• **Exercise brief**
Filter the records below for the word "kitchen". Copy each line that holds it.

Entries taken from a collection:
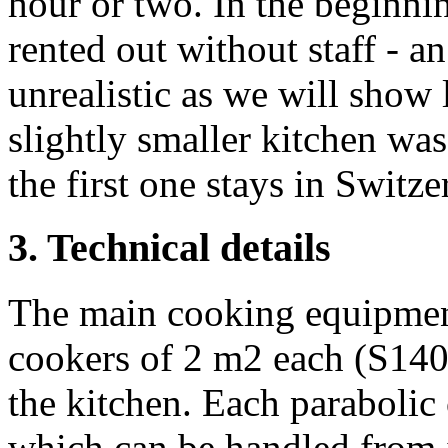
hour or two. In the beginnin
rented out without staff - a
unrealistic as we will show 
slightly smaller kitchen was
the first one stays in Switz
3. Technical details
The main cooking equipment
cookers of 2 m2 each (S140)
the kitchen. Each parabolic 
which can be handled from in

• **Exercise response**
slightly smaller kitchen was
the kitchen. Each parabolic 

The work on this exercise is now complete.